Bỏ qua để đến nội dung

EVT 2026-02-22 - Cross-stage Recommendation Hardening Defaults (Draft Only, No Decision Promotion)

DomainsDOL EnglishProduct638 words3 min read

active

Session scope

Continue autonomous product ideation to close remaining recommendation-policy gaps while keeping UX simple, actionable, and scalable.

Working assumptions

Lane remains DOL English V2.
Baseline recommendation contracts from DEC-0075/0077/0078 stay active.
This file proposes defaults only; no formal DEC promotion in this cycle.

Draft hardening package (5 unresolved logic areas)

1) Mixed-program tie-breaker (weekly behavior spans multiple programs)

Proposed default (simple deterministic order):

Session explicit preference (if user just set skill/program control) wins.
If one program contributes >=60% of last 5 submitted attempts, use that program.
Else if goal_program_id exists, use goal program.
Else use most recent submitted program.

Why this default:

Keeps learner intent first when explicitly expressed.
Avoids overfitting noisy mixed behavior.
Preserves goal alignment without forcing it.

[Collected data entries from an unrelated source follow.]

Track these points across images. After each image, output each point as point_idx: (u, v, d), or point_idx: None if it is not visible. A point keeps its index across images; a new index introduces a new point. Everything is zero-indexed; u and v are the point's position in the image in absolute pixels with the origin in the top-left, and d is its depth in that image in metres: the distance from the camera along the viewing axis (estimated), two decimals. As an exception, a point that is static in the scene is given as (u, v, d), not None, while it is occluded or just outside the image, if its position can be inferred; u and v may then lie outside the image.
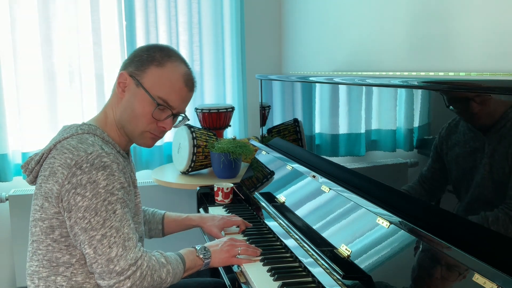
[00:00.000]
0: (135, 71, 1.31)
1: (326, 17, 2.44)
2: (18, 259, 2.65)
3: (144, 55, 1.32)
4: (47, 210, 1.22)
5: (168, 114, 1.34)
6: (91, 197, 1.17)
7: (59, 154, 1.22)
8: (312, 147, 1.83)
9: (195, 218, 1.69)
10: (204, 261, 1.39)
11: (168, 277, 1.27)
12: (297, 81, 1.91)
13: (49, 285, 1.25)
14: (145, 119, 1.31)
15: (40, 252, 1.25)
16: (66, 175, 1.18)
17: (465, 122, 1.01)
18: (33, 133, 2.70)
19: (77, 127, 1.30)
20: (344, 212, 1.38)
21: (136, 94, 1.30)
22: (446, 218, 1.06)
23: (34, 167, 1.29)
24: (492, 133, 0.93)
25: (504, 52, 1.32)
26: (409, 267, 1.07)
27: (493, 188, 0.93)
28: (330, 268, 1.21)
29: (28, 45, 2.65)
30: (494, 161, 0.92)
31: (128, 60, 1.35)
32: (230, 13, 2.95)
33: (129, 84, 1.31)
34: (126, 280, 1.19)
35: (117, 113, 1.34)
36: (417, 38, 1.70)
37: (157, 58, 1.32)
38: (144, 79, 1.30)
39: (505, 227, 0.90)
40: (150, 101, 1.30)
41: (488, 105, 0.94)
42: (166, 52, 1.34)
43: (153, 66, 1.31)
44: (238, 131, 3.02)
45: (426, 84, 1.13)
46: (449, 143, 1.05)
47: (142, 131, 1.34)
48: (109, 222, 1.18)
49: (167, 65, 1.32)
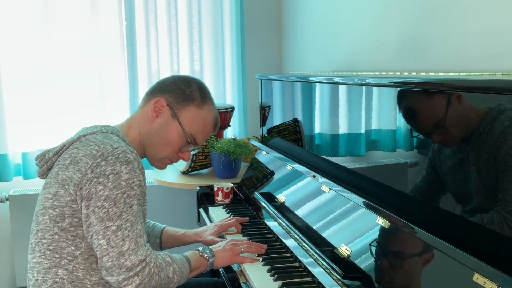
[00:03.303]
0: (175, 103, 1.40)
1: (326, 17, 2.44)
2: (18, 259, 2.65)
3: (187, 91, 1.41)
4: (61, 198, 1.24)
5: (192, 148, 1.45)
6: (112, 187, 1.20)
7: (84, 146, 1.26)
8: (312, 147, 1.83)
9: (191, 235, 1.69)
10: (209, 260, 1.41)
11: (175, 275, 1.28)
12: (297, 81, 1.91)
13: (49, 278, 1.24)
14: (172, 148, 1.42)
15: (45, 241, 1.25)
16: (90, 165, 1.22)
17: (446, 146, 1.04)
18: (33, 133, 2.70)
19: (101, 127, 1.35)
20: (344, 212, 1.38)
21: (170, 124, 1.39)
22: (446, 218, 1.06)
23: (51, 158, 1.32)
24: (473, 140, 0.96)
25: (504, 52, 1.32)
26: (409, 267, 1.07)
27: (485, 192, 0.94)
28: (330, 268, 1.21)
29: (28, 45, 2.65)
30: (480, 168, 0.94)
31: (167, 87, 1.42)
32: (230, 13, 2.95)
33: (165, 112, 1.39)
34: (135, 277, 1.19)
35: (143, 132, 1.41)
36: (417, 38, 1.70)
37: (198, 98, 1.42)
38: (182, 114, 1.40)
39: (503, 227, 0.90)
40: (182, 135, 1.40)
41: (466, 113, 0.97)
42: (204, 93, 1.44)
43: (193, 105, 1.41)
44: (238, 131, 3.02)
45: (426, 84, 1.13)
46: (441, 156, 1.07)
47: (163, 157, 1.43)
48: (126, 215, 1.21)
49: (205, 108, 1.43)
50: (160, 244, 1.66)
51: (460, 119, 1.00)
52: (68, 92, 2.74)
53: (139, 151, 1.42)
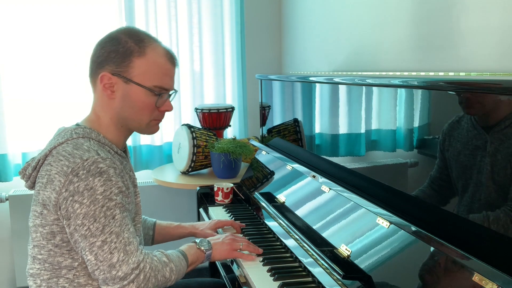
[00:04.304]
0: (118, 68, 1.26)
1: (326, 17, 2.44)
2: (18, 259, 2.65)
3: (120, 49, 1.25)
4: (47, 217, 1.21)
5: (166, 97, 1.33)
6: (89, 204, 1.16)
7: (55, 161, 1.20)
8: (312, 147, 1.83)
9: (187, 226, 1.68)
10: (206, 253, 1.39)
11: (172, 275, 1.27)
12: (297, 81, 1.91)
13: (51, 286, 1.24)
14: (148, 110, 1.30)
15: (41, 257, 1.24)
16: (63, 183, 1.17)
17: (468, 120, 1.00)
18: (33, 133, 2.70)
19: (71, 131, 1.27)
20: (344, 212, 1.38)
21: (130, 91, 1.27)
22: (446, 218, 1.06)
23: (31, 173, 1.27)
24: (495, 132, 0.93)
25: (504, 52, 1.32)
26: (409, 267, 1.07)
27: (495, 188, 0.93)
28: (330, 268, 1.21)
29: (28, 45, 2.65)
30: (496, 161, 0.92)
31: (99, 58, 1.28)
32: (230, 13, 2.95)
33: (116, 83, 1.27)
34: (131, 284, 1.18)
35: (113, 113, 1.30)
36: (417, 38, 1.70)
37: (135, 47, 1.26)
38: (132, 73, 1.26)
39: (505, 227, 0.90)
40: (147, 93, 1.27)
41: (491, 105, 0.94)
42: (137, 37, 1.28)
43: (135, 57, 1.25)
44: (238, 131, 3.02)
45: (426, 84, 1.13)
46: (451, 140, 1.05)
47: (148, 121, 1.33)
48: (109, 227, 1.17)
49: (147, 51, 1.27)
50: (152, 237, 1.63)
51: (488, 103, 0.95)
52: (68, 92, 2.74)
53: (121, 133, 1.33)
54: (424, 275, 1.02)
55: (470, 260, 0.91)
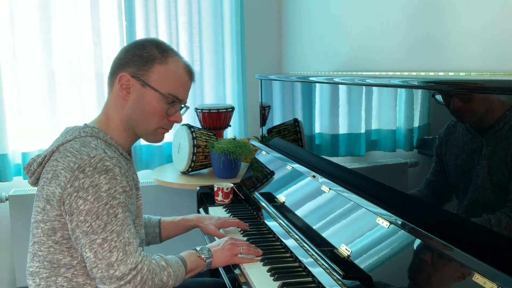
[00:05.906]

2) Minimum recommendation set under thin inventory + entitlement constraints

Proposed default (actionability first):

Target set size remains 3-7.
Hard floor: at least 2 actionable items.
If only 2 actionable items exist, allow at most 1 lock teaser to reach 3.
If still <2 actionable, expand by nearest-ladder fallback (same program -> adjacent form -> cross-program easy-start) until floor is met.

Why this default:

Prevents dead-end UX.
Controls lock frustration.
Keeps composition logic lean and predictable.

3) Confidence signal visibility

Proposed default (low-only exposure):

Show confidence badge only for low-confidence items.
Max 1 low-confidence item per set and place near set end.
High/medium confidence items do not show badge to reduce visual noise.

Why this default:

Gives transparency when needed most.
Keeps UI clean in normal conditions.

4) Cold-start -> personalized transition

Proposed default (early but stable switch):

Personalized-ready when either:
- submitted_attempts_14d >= 2, or
- goal_program_id is set and submitted_attempts_30d >= 1.
Before ready: use trending_14d + easy_start_bias + program hint.
If inactive for >45 days, degrade to warm-start (not full reset): keep last-known program hint + trending refresh.

Why this default:

Switches early enough to feel smart.
Avoids fragile personalization from too little signal.
Handles long inactivity without hard reset shock.

5) Rollout/rollback guardrails for recommendation policy changes

Proposed default (3-phase release):

Rollout phases: 10% -> 50% -> 100%.
Minimum observation window each phase: 7 days.
Advance gate requires:
- recommendation_start_rate >= +5% vs control, and
- no guardrail breach.
Guardrail breach (any):
- day7_active_rate drop >1.5%,
- recommendation_bounce_rate increase >3%,
- recommendation-related support complaints +20%.
If breach persists 2 consecutive days -> automatic rollback to previous stable config.

Why this default:

Protects core retention while enabling fast iteration.
Creates explicit stop rules and lowers operational risk.

Compact validation plan (draft)

Tie-breaker quality test

Pass: +6% recommendation_start_rate on mixed-program users.
Fail: <2% lift or higher cross-program bounce.

Thin-inventory composition test

Pass: no_actionable_set_rate <= 0.5% and lock_popup_rage_tap_rate not increased.
Fail: actionable floor not met in >1% sessions.

Confidence badge policy test

Pass: helpful_recommendation_pulse +5 points, no CTR drop >2%.
Fail: perceived trust not improved.

Transition threshold test

Pass: personalized cohort outperforms cold-start on start_within_10m by >=8%.
Fail: lift <3%.

Rollout guardrail simulation

Pass: rollback triggers correctly in synthetic breach drills.
Fail: delayed or missing rollback activation.

Open items carried forward (pending user confirmation)

Should inactivity fallback window be 45 days or 30 days?
In mixed-program tie-breaker, should threshold be 60% (current draft) or 70% for stricter consistency?
For phase gate, keep +5% start-rate threshold or lower to +4% for faster rollout?